= TÂCHE COURTE 1 =
D'après l'article sur les arrestations d'opposants en Guinée, quel jour l'entretien a-t-il été accordé à Guineematin.com ?

Arrestations d’opposants en Guinée : Taran Diallo (ADR) dénonce et fait une proposition de sortie de crise

Alpha Oumar Taran Diallo, président du parti ADR
Mamadou Taran Diallo, président du parti ADR


Actuellement en Guinée, de plus en plus d’opposant au régime Alpha Condé font l’objet d’un acharnement politico-judiciaire. Plusieurs cadres de l’UFDG (la principale formation politique d’opposition en Guinée) et ses alliés de l’ANAD (alliance nationale pour la démocratie et le développement) sont déjà en prison à Conakry. Et, dans un contexte de crise postélectorale tendue, cette situation est de nature à exacerber les tensions et attiger les clivages. C’est pourquoi, certains acteurs de la vie sociopolitique nationale s’empressent à solliciter un apaisement. C’est le cas du président de l’alliance pour la démocratie et le renouveau (ADR) et membre actif de l’ANAD.

Dans un entretien accordé à Guineematin.com hier, samedi 14 novembre 2020, Alpha Oumar Taran Diallo a particulièrement invité le président Alpha Condé à tenir des discours qui apaisent et qui rassemblent les Guinéens.

Décryptage !

Guineematin.com : plusieurs leaders des partis politiques membres de l’UFDG et de l’ANAD font actuellement l’objet de poursuites judiciaires. Beaucoup d’entre eux sont détenus à la direction centrale de la police judicaire et à la maison centrale de Conakry. En tant que leader de parti politique et membre de l’ANAD, que vous inspire cette situation ?

= DONNÉES FOURNIES =

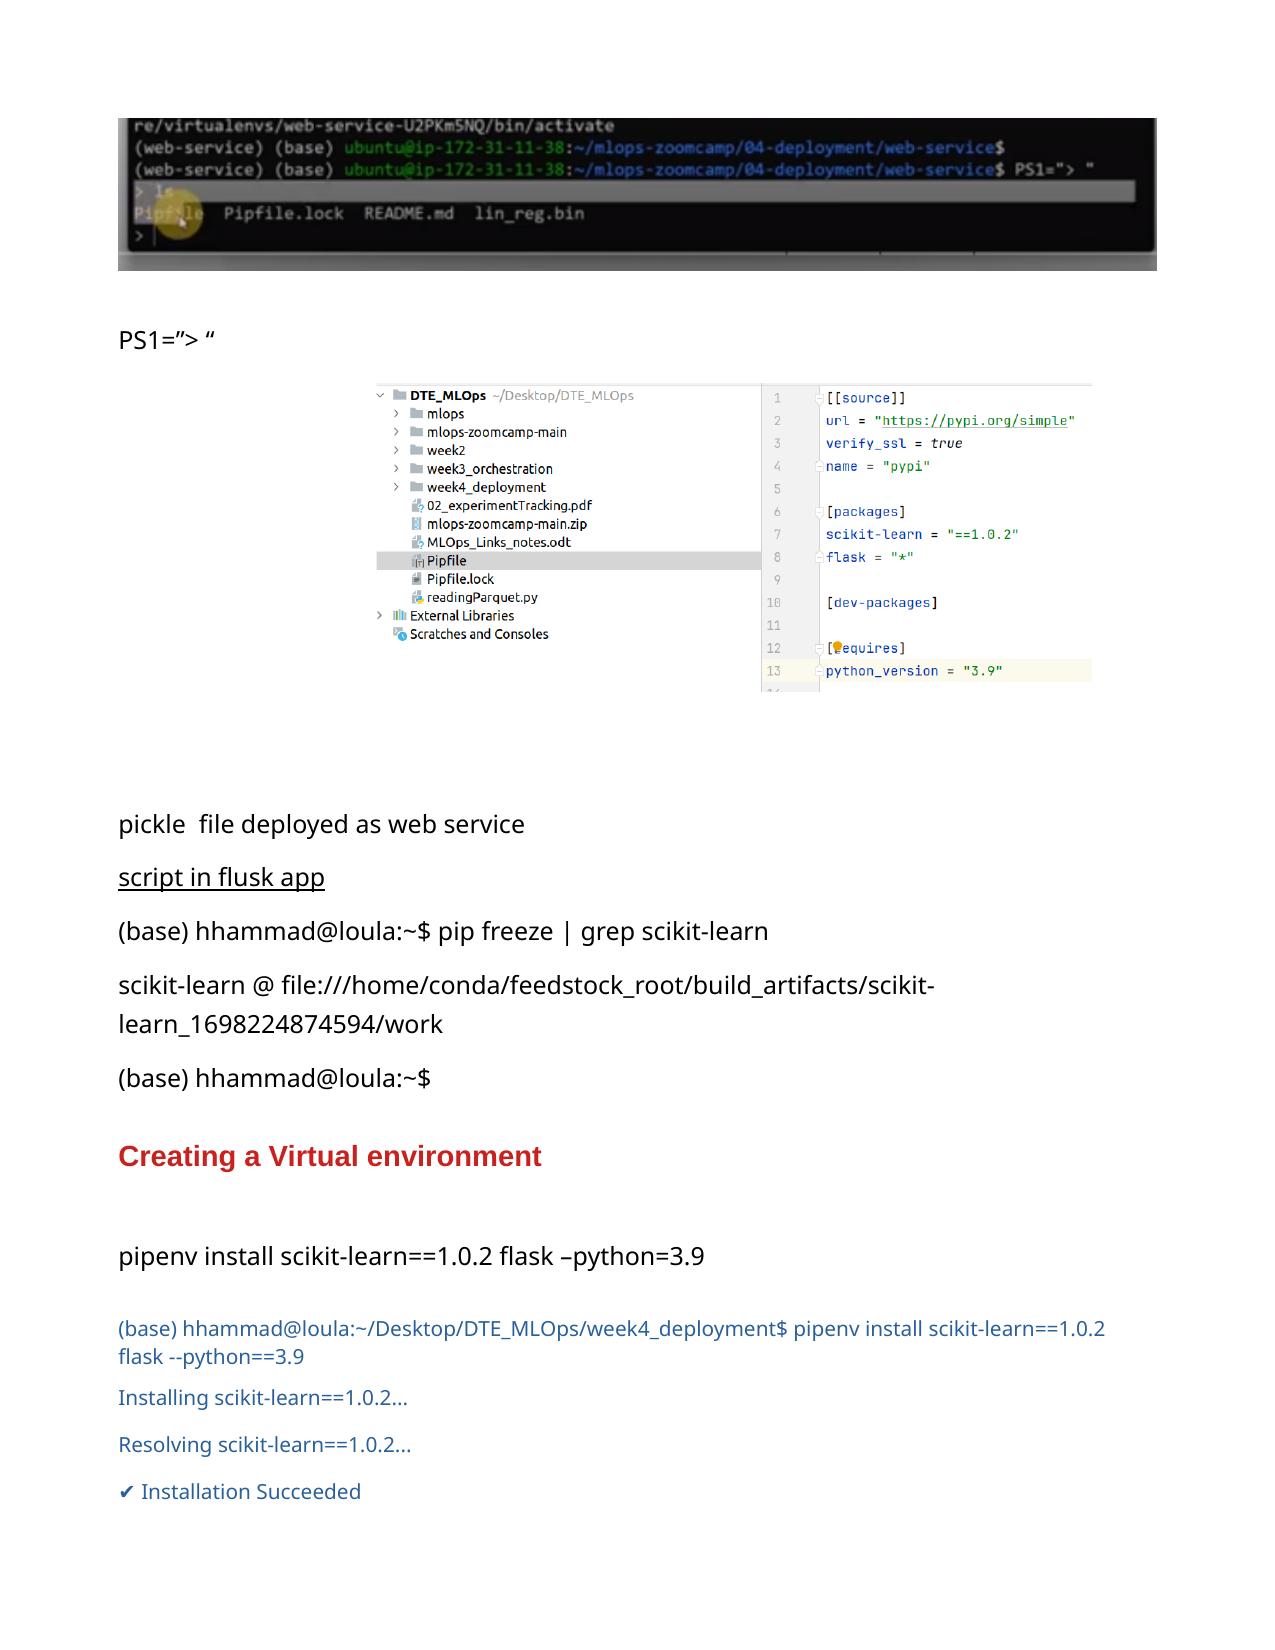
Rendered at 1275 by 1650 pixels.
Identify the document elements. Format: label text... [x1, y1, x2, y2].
==
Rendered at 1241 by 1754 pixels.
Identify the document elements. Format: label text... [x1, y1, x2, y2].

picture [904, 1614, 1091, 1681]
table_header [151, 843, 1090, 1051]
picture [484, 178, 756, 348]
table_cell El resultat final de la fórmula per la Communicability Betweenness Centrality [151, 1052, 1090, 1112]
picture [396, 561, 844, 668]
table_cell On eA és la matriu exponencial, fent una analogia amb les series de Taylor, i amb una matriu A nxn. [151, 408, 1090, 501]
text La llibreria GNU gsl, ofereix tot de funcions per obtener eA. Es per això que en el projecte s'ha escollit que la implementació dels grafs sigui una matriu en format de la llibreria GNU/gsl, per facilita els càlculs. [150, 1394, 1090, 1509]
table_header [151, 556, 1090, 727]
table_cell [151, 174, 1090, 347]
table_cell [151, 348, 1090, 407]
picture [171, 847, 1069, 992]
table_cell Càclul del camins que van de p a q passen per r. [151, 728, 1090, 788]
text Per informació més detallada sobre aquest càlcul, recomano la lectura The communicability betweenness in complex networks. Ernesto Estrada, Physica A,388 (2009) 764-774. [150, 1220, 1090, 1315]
* * *
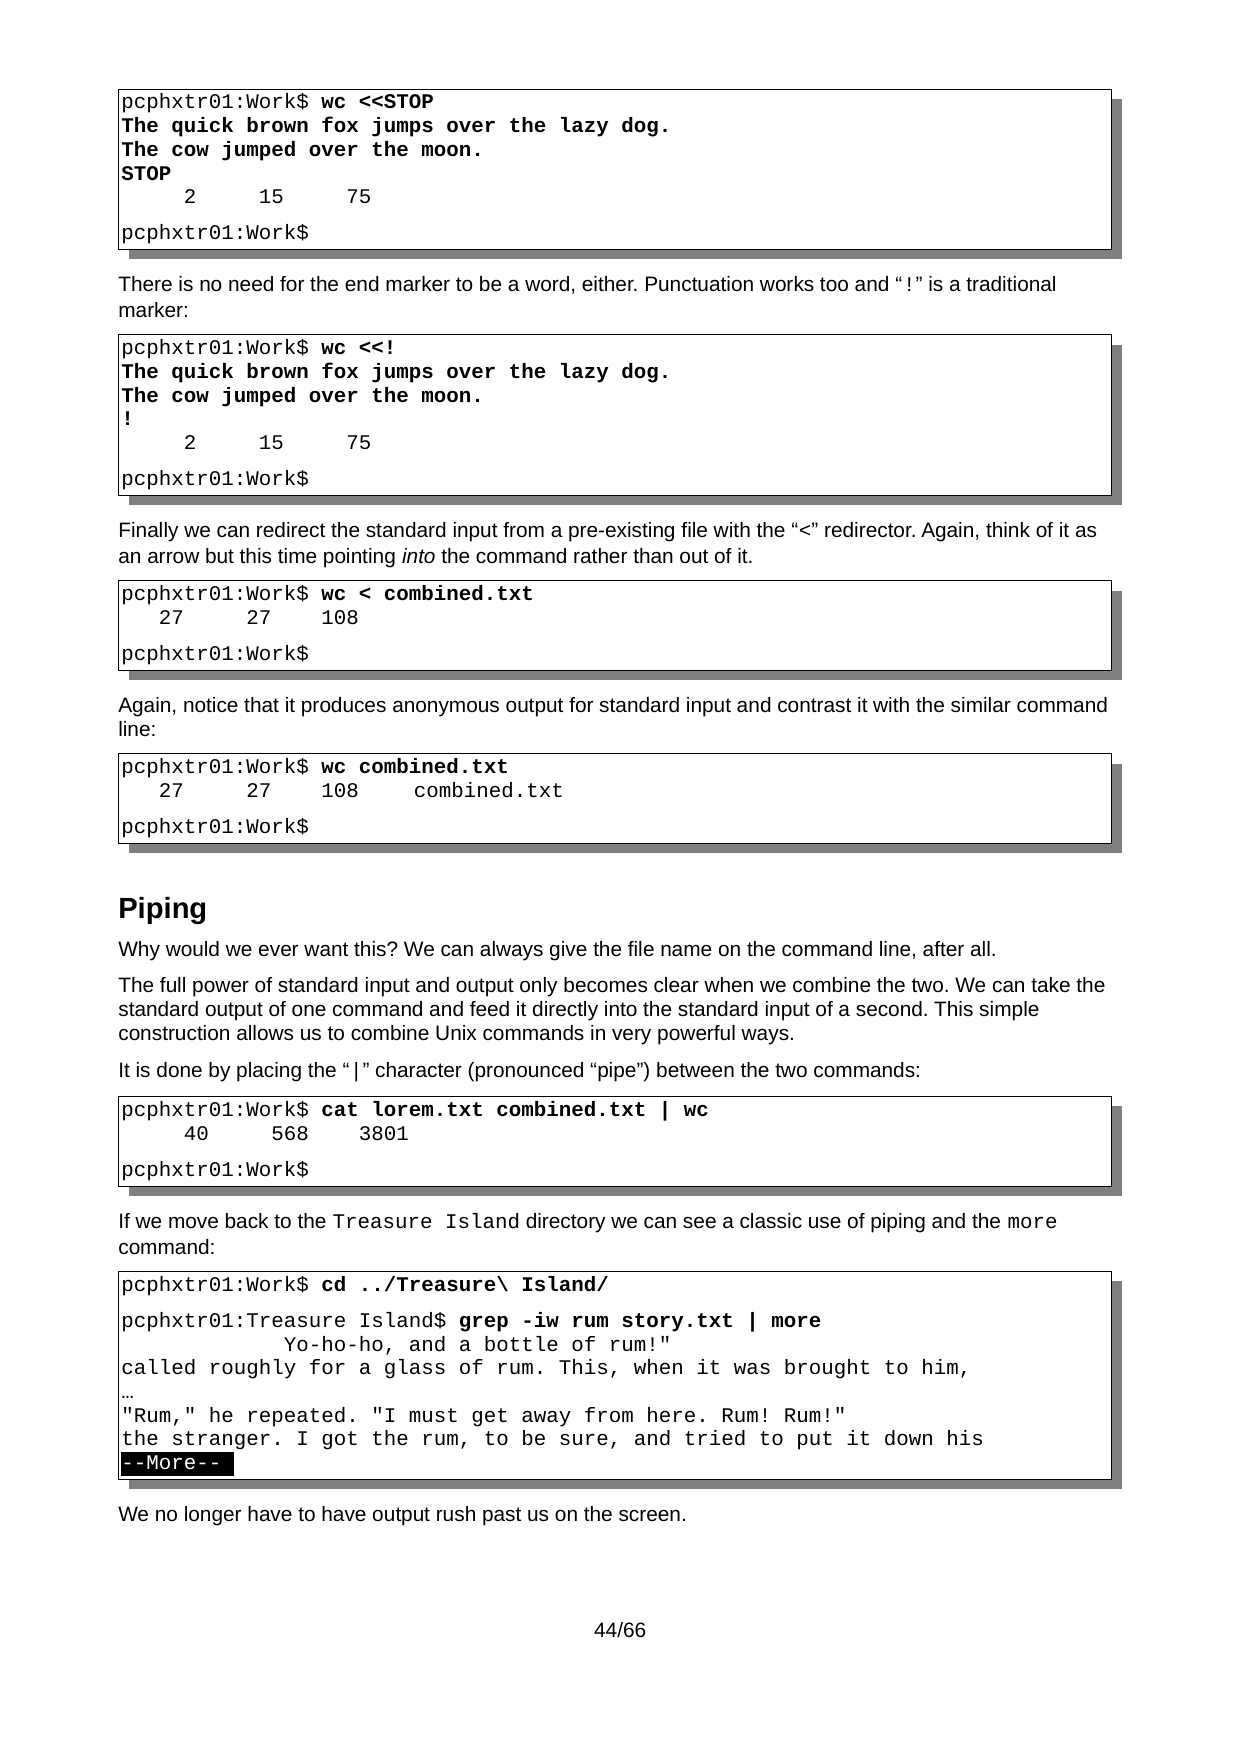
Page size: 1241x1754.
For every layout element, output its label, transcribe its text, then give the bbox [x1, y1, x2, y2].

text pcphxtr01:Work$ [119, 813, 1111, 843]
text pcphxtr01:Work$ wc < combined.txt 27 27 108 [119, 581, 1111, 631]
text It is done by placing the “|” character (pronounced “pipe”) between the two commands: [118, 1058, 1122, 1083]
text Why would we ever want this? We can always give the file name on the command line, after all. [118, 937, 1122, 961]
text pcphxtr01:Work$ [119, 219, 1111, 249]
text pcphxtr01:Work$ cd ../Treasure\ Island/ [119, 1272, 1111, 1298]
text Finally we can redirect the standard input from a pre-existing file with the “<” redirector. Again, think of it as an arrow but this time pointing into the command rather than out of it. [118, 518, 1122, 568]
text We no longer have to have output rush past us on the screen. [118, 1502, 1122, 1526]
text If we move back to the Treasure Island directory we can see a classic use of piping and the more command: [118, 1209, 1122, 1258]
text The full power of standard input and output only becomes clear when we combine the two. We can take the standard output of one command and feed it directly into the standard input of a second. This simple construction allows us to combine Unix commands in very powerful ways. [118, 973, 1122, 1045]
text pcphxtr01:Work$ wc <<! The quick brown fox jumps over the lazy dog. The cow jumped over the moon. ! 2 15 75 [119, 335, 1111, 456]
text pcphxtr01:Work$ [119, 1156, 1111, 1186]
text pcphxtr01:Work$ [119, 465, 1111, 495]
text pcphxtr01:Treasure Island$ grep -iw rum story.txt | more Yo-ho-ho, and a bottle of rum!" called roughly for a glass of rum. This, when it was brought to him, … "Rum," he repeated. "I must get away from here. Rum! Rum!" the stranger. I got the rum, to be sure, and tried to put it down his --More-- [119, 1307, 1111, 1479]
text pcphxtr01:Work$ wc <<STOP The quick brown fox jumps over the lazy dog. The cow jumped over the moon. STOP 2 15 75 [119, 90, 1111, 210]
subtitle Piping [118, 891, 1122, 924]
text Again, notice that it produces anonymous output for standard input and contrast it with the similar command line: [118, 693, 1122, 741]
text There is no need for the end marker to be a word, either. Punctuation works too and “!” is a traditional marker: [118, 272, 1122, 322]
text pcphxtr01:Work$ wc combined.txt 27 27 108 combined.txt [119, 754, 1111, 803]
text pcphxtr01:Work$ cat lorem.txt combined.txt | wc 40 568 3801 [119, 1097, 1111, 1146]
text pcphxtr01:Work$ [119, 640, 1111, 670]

= TÂCHE COURTE 2 =
Mettez dans un CSV à deux colonnes, requete et resultat, les entrées qui commencent à la ligne contenant « Rendered at 1241 by 1754 pixels. » et se terminent à la ligne contenant « table_cell Càclul del », ces deux lignes comprises. Faites une rangée par entrée, avec chaque champ entre guillemets et les sauts de ligne remplacés par des espaces.

= RÉPONSE FINALE 1 =
Le samedi 14 novembre 2020.

= RÉPONSE FINALE 2 =
requete,resultat
"Rendered at 1241 by 1754 pixels. Identify the document elements. Format: label text... [x1, y1, x2, y2].","picture [904, 1614, 1091, 1681] table_header [151, 843, 1090, 1051] picture [484, 178, 756, 348] table_cell El resultat final de la fórmula per la Communicability Betweenness Centrality [151, 1052, 1090, 1112] picture [396, 561, 844, 668] table_cell On eA és la matriu exponencial, fent una analogia amb les series de Taylor, i amb una matriu A nxn. [151, 408, 1090, 501] text La llibreria GNU gsl, ofereix tot de funcions per obtener eA. Es per això que en el projecte s'ha escollit que la implementació dels grafs sigui una matriu en format de la llibreria GNU/gsl, per facilita els càlculs. [150, 1394, 1090, 1509] table_header [151, 556, 1090, 727] table_cell [151, 174, 1090, 347] table_cell [151, 348, 1090, 407] picture [171, 847, 1069, 992] table_cell Càclul del camins que van de p a q passen per r. [151, 728, 1090, 788]"